Reste alors le traducteur. Le texte n’en fait qu’une mention très elliptique. Pourtant, c’est bien à sa place qu’il nous met : entre les langues, entre les protagonistes, entre les troubles individuels. De lui, je ne suis pas spectateur, je peux lire le texte avec lui. C’est avec ce décalage qu’il devient possible de reprendre la question de l’auteur : qu’adviendra-t-il de ce texte ? Si je ne m’identifie pas à sa demande d’attention, je peux en revanche me projeter dans ce qui restera du texte une fois qu’il sera passé à l’allemand. Mes connaissances de la langue allemande sont nulles, et mon imaginaire linguistique est encombré de stéréotypes xénophobes.
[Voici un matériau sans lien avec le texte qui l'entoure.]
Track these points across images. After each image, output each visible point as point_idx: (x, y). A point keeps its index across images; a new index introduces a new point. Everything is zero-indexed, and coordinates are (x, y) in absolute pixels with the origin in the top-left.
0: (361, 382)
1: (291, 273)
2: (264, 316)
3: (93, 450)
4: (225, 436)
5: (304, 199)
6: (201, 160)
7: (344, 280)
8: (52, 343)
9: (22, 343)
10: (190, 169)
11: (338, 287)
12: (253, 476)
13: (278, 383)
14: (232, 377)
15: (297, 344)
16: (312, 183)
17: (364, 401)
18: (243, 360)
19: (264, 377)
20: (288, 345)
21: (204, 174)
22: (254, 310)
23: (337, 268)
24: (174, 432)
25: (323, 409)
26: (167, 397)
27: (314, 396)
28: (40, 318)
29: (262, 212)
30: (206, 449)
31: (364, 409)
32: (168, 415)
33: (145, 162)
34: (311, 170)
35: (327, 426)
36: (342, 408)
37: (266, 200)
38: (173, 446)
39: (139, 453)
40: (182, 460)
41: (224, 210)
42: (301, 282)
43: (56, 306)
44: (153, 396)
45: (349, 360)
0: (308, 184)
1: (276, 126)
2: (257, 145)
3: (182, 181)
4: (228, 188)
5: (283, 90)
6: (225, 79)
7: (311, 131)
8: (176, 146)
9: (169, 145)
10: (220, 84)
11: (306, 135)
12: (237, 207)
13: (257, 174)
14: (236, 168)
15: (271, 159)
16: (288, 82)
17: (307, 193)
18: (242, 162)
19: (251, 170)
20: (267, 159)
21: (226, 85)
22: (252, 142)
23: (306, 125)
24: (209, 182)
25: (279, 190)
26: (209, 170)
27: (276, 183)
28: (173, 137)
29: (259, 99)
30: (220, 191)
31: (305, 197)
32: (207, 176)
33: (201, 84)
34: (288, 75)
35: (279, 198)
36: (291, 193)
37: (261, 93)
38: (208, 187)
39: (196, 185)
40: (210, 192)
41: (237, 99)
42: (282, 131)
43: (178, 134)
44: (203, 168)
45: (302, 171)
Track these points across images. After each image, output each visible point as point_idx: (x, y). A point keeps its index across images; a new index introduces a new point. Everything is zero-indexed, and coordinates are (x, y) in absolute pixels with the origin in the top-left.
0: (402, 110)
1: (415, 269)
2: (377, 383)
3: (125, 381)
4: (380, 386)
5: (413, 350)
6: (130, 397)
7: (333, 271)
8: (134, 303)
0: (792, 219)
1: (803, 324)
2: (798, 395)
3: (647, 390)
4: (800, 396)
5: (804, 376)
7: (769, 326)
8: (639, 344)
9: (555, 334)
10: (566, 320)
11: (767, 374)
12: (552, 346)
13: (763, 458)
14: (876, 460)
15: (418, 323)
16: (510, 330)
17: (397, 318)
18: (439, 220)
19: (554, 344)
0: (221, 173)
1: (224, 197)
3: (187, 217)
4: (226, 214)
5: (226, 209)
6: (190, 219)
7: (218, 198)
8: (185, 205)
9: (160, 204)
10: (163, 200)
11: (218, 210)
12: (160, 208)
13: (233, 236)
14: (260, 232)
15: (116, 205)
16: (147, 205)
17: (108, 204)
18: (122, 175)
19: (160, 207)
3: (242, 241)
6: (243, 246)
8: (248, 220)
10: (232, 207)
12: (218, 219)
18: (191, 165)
Me restent trois choses que je peux partager avec l’auteur, les auditeurs, le speaker et le traducteur.
D’abord il y a cette formule de politesse initiale. Elle pose l’auditeur en égal, inconnu, certes, mais non moins digne de respect quand bien même est-il aussi loin de moi – et dans une autre mesure de Ponge - que peut l’être un Allemand de l’Ouest en 1965. Je me représente le rythme en cinq syllabes que pourrait prendre cette tournure conventionnelle, son ton d’apostrophe serein qui ne présuppose rien d’autre qu’une communauté a minimadans laquelle la parole va pouvoir s’instaurer. Presque une tentative d’horizontalité inclusive (imparfaite, soit, mais la tentative me plait).
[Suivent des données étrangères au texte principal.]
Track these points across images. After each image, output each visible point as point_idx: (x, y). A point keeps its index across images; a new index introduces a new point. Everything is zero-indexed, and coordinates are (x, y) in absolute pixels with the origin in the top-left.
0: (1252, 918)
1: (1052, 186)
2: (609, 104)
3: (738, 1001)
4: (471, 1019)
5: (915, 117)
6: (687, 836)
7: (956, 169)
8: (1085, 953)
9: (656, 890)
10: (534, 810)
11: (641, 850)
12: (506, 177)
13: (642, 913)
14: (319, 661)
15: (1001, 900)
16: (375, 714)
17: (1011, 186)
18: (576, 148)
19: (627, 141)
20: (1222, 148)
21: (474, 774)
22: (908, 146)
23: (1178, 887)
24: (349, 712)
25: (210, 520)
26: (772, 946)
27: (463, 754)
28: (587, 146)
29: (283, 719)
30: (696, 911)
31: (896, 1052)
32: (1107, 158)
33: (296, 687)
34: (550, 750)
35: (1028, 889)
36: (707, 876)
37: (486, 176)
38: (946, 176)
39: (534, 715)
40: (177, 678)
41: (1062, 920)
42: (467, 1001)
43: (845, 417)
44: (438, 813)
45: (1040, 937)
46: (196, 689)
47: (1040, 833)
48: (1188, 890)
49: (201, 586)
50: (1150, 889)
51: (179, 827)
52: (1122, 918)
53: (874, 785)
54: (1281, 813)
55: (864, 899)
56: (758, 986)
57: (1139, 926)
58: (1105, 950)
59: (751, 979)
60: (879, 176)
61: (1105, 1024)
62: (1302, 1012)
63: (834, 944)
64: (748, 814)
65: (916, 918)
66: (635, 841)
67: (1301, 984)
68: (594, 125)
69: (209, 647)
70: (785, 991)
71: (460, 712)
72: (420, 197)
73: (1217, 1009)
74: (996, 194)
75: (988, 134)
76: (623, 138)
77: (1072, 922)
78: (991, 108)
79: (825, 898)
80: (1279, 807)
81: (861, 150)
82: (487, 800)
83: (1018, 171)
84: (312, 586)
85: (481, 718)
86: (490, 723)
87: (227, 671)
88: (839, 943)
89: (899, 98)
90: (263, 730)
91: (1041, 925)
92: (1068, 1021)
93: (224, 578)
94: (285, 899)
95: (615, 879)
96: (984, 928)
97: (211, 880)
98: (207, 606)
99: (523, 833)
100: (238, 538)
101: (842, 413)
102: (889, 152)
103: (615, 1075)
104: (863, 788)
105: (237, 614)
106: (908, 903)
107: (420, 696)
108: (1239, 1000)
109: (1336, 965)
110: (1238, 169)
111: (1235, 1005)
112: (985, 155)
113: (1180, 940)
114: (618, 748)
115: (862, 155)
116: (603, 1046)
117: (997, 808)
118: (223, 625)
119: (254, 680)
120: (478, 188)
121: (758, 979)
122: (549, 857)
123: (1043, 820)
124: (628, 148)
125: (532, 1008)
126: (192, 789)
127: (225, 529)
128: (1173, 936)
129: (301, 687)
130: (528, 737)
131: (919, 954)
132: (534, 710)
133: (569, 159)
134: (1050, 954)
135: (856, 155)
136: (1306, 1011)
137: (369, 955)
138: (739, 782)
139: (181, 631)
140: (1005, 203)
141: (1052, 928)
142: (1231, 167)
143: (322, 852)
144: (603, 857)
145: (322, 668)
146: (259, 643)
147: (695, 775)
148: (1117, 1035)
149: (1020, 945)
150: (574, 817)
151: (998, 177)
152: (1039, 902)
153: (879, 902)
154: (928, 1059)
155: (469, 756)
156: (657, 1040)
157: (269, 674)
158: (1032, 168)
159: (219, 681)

Demeure également une affaire de rythme. L’alternance de phrases courtes et longues, la mise en suspens qui crée la surprise d’une nouvelle proposition qui vient relancer le propos, la réécriture de la même phrase qui laisse place aux variations. C’est un lexique musical qu’il me faut convoquer ici, et la comparaison avec l’introduction d’une composition musicale pourrait aller plus loin. Il s’agit de rompre l’habitude des sons, intriguer, provoquer de l’étrangeté, autant que possible la rendre plaisante, faire se dresser l’oreille pour qu’enfin on écoute.
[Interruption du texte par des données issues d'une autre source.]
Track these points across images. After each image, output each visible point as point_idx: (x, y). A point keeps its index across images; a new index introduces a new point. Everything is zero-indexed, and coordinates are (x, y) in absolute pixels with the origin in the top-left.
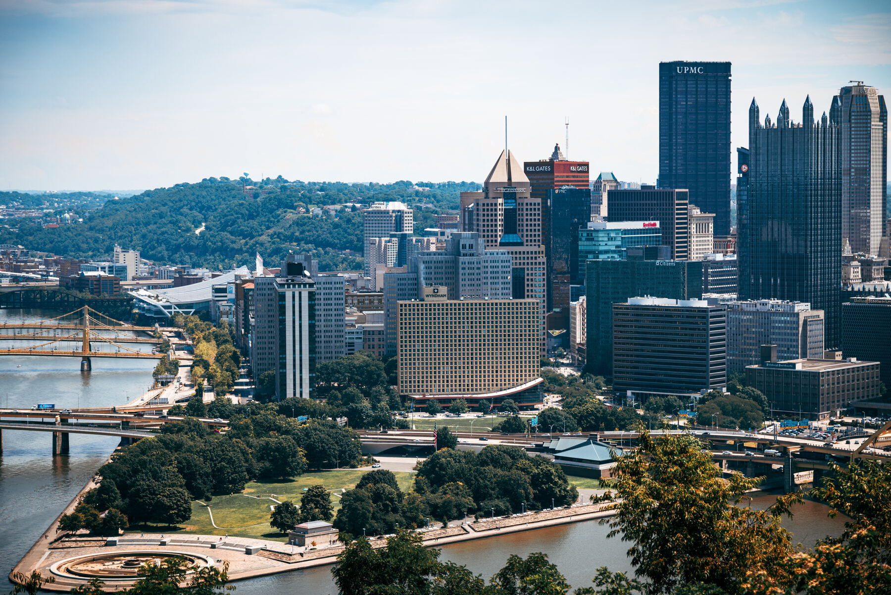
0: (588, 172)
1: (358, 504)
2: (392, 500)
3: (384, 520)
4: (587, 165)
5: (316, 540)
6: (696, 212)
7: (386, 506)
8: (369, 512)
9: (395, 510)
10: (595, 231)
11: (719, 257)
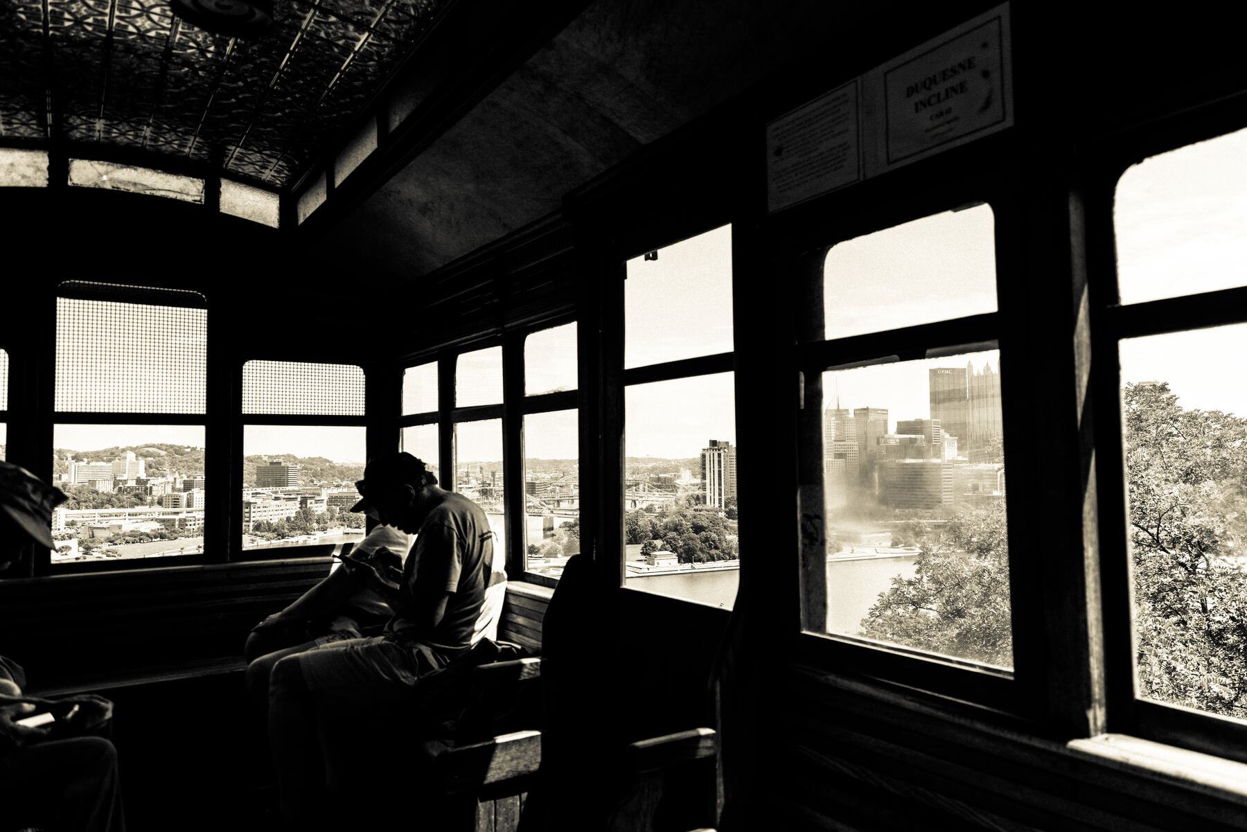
0: (887, 414)
1: (690, 542)
2: (714, 541)
3: (709, 553)
4: (887, 410)
5: (659, 561)
6: (947, 436)
7: (710, 545)
8: (697, 547)
9: (716, 548)
10: (888, 438)
11: (960, 458)
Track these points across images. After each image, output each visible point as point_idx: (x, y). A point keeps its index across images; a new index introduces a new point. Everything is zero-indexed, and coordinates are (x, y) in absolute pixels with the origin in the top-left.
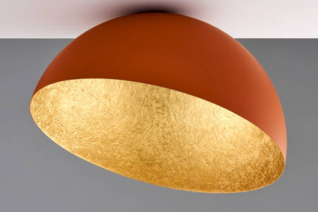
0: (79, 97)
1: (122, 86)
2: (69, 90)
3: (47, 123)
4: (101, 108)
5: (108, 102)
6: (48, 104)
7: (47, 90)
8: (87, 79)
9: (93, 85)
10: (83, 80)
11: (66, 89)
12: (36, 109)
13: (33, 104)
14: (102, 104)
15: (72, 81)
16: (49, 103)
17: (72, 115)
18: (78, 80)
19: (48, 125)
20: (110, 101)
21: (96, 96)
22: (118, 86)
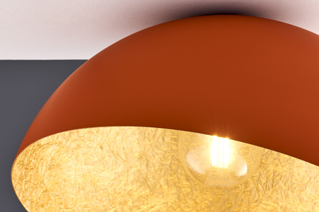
0: (96, 159)
1: (167, 139)
2: (79, 146)
3: (41, 202)
4: (131, 178)
5: (144, 167)
6: (42, 170)
7: (40, 146)
8: (108, 128)
9: (119, 138)
10: (102, 128)
11: (74, 145)
12: (21, 179)
13: (16, 171)
14: (133, 170)
15: (83, 132)
16: (44, 168)
17: (84, 189)
18: (94, 130)
19: (42, 206)
20: (147, 165)
21: (124, 157)
22: (161, 140)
Enfin, il y a ces deux onomatopées. Elles accompagnent le trouble rythmique, jouent le rôle des percussions. Leur amplitude augmente, laissant deviner une distance qui s’amenuise, une imminence. Dans la poursuite de la rupture du rythme qui introduit un moment digne d’attention, elles rappellent également les trois coups du théâtre. Ou bien des tirs de sommation. Le son de la détonation ou de l’explosion, à tout le moins sa hantise, est quelque chose que je peux partager également avec tous. Ce sont ces sons qui requièrent mon attention plus que les mots de Ponge, dont j’aime pourtant suivre la dérangeante méditation.